Catarina Simão is a researcher and artist dedicated to the study of the political use of images. Her practice is shaped by long-term research projects that manifest as essay-like displays, combining archival film, photography, and video assemblages of old propaganda films produced during the struggle against Portuguese colonial occupation. Through an ‘in flux’ format she explores the nature of perception and encoded memory that is constructed through words, images, and archival concepts. She combines her activity as image collector with writing, the restoration of films, and other forms of engagement in local projects such as public talks and self-publishing.
In 2009 Simão travelled to Maputo, Mozambique, where she encountered the state film archive. Over the past seven years, she has created a frame of research focusing on the archive, which was founded shortly after Mozambique gained independence from Portugal in 1975. The new government considered cinema as a powerful tool to fight against imperialism, and as a result the archive contains socialist propaganda films from the 1970s and early ’80s. Through the archive, Simão accessed imagery that offers a radically different construction of European colonial history.
UHURU: stamp, geneology, anatomy (2015) is a mixed-media installation that displays a set of literary, pedagogical, and cinematic references taken from Mozambique’s history. Uhuru is the Swahili word for freedom – that is, freedom to work on one’s own land. The same word meaning freedom is pronounced uhulu in the language of the Makonde people, a tribe in Northern Mozambique, where the liberation struggle started in 1964. Following the establishment of liberation movements in Mozambique the word uhuru took on greater significance, assuming the full meaning of national independence.

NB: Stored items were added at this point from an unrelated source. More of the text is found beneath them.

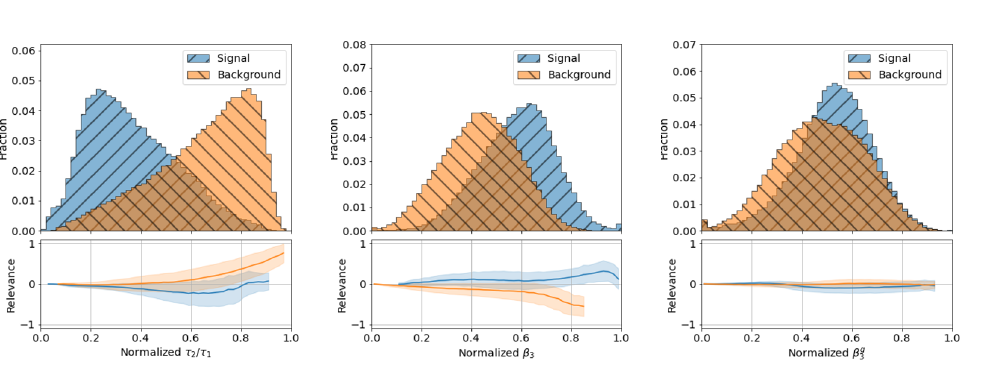
Figure 30. Histograms with profiles of normalized LRP relevances.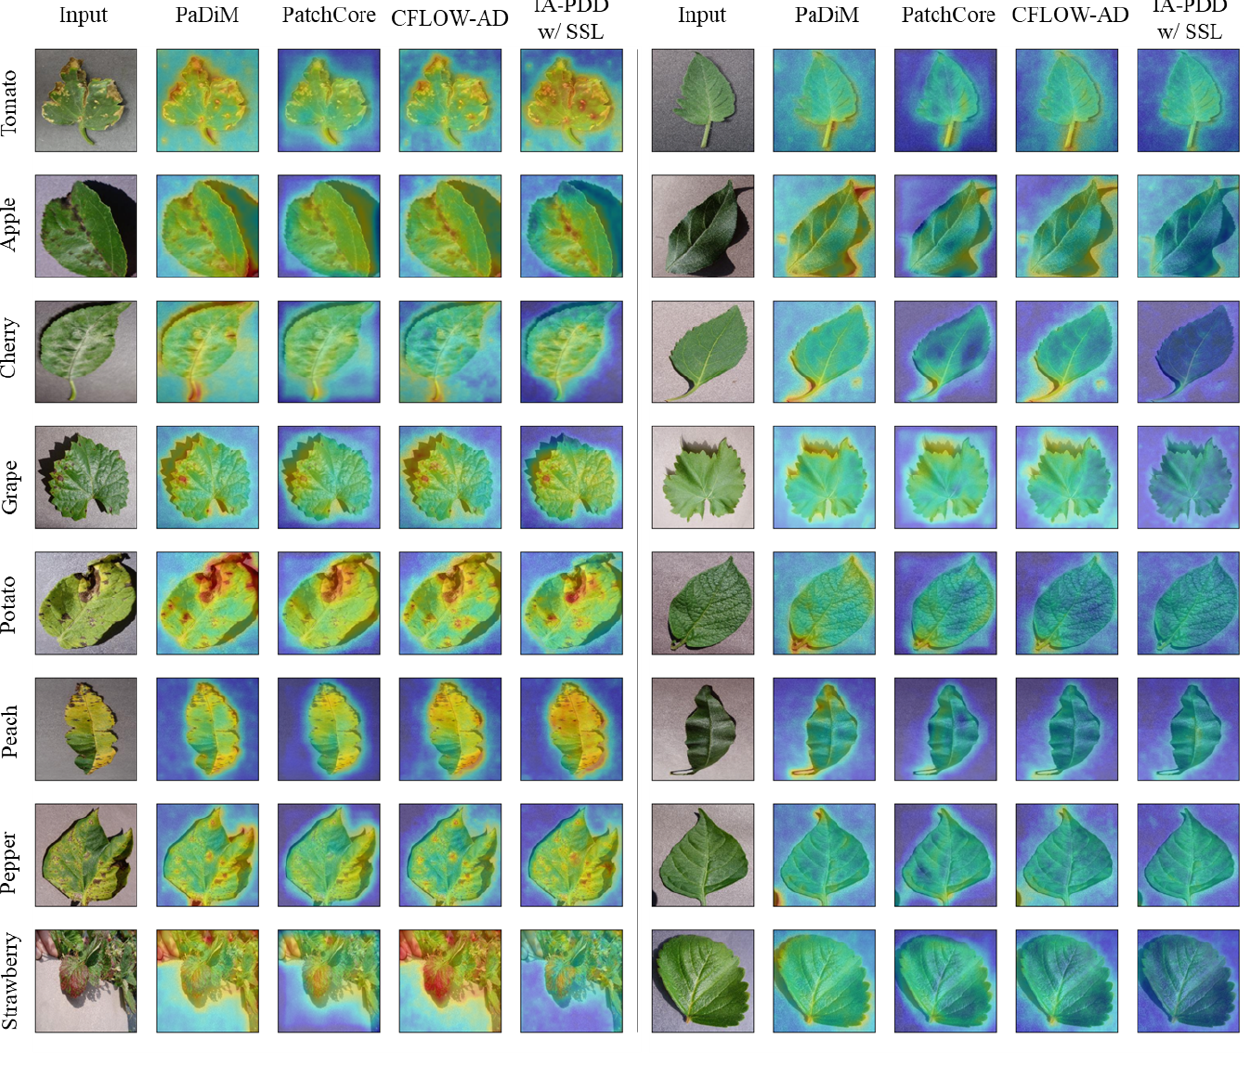
Figure 4. Qualitative results on PlantVillage dataset. The first five columns show the results of diseased leaves; the remaining columns show results of healthy leaves. Unlike the BRACOL dataset, there are 8 class categories of plant leaves, and no ground truth mask exists in the PlantVillage dataset. Therefore, we provide only heat maps for each class (rows) in comparison with the other state-of-the-art methods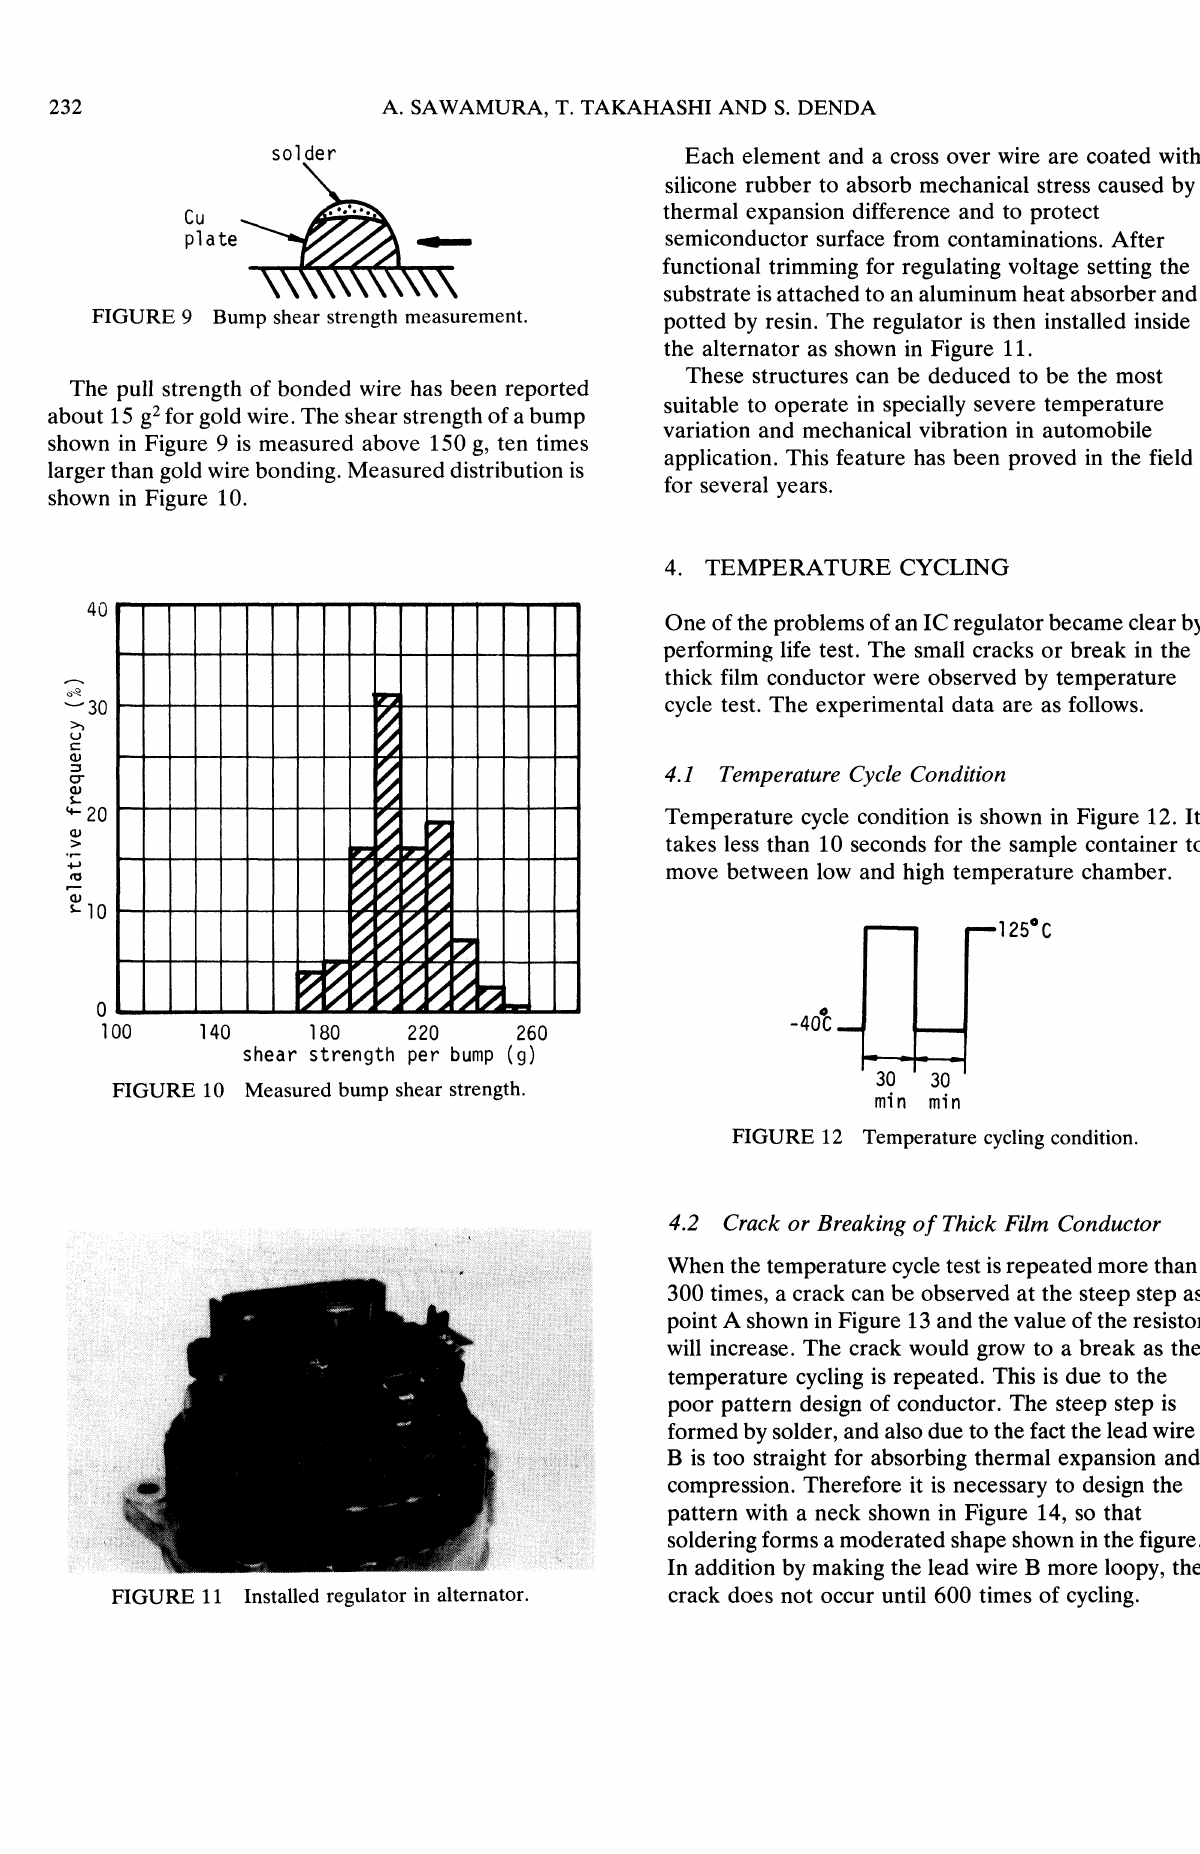
FIGURE 11 Installed regulator in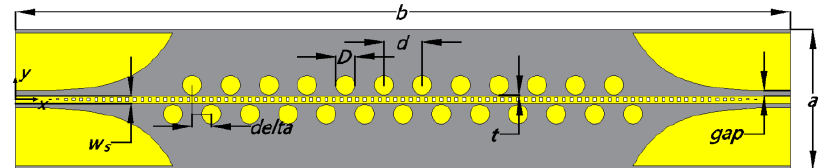
Figure 6. The structure of the SSPP leaky-wave antenna. D = 10 mm, delta = 10 mm, d = 20 mm, t = 0.5 mm, ws = 4 mm, gap = 0.5 mm.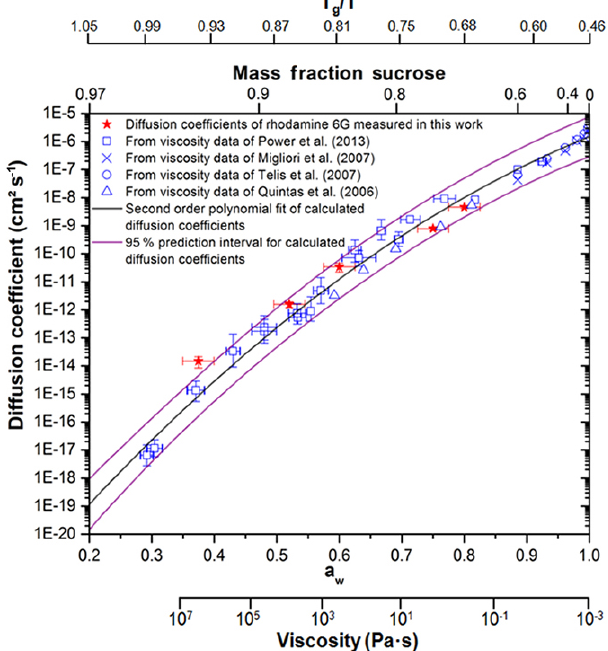
Figure 6. A comparison of measured diffusion coefficients of rho- damine 6G in sucrose–water films from this work (red stars) with predicted diffusion coefficients based on measured viscosities of sucrose–water solutions and the Stokes–Einstein equation from Power et al. (2013) (blue squares), Migliori et al. (2007) (blue crosses), Telis et al. (2007) (blue circles) and Quintas et al. (2006) (blue triangles). The x error bars for this work correspond to the uncertainty in the determination of a w from the hygrometer. The y errors for this work correspond to 95% confidence intervals from measurement repeats. Several different x axes (wt% sucrose, a w , T g /T and viscosity) are included to help put the results in context. T represents the temperature of the experiment (294.5K), and T g represents the glass transition temperature of sucrose–water solu- tions.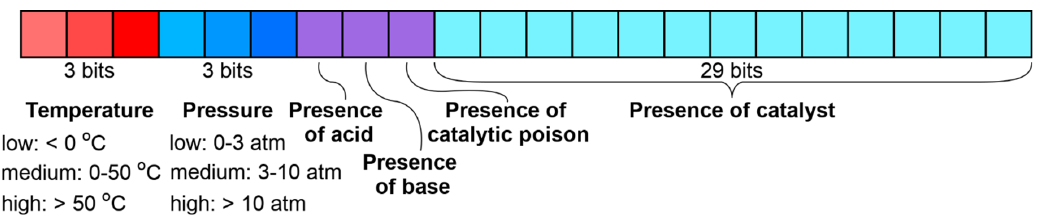
Figure 5. Condensed Graph of Reaction (CGR) generation. Figure 5. C ondensed Graph of Reaction (CGR) generation.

Simão’s video piece Mueda 79 is an integral part of the installation. This video is based on an excerpt from Ray Guerra’s Mueda, Memory and Massacre (1981), the first fictional film made after Mozambique’s independence. In the distribution copies of the film only Portuguese dialogue was subtitled, but in Mueda 79 the artist has added Shimakonde and Swahili translations of songs and dialogue in this video. This act of translation uncovers not only dissident versions of the story but also brings forward gender-specific perspectives of the political action. Simão creates an effect of excess through description, repetition, by postponing the main narrative, and by shifting focus to new parallel stories within the story that is being told.
An original official stamp from 1980 and documentation from the film archive are also presented within the exhibition space. A collection of photograms shown references the work of Jean Luc Godard, Jean Rouch, and Ray Guerra. By unfolding a chain of relationships between films and the interference of colonial countries in their production, financing, and organization, Simão deals with a political reframing of these films. Through research and artistic intervention informed by cinematic representations from the Mozambique archive, she raises questions about representation in a culture with a colonial legacy.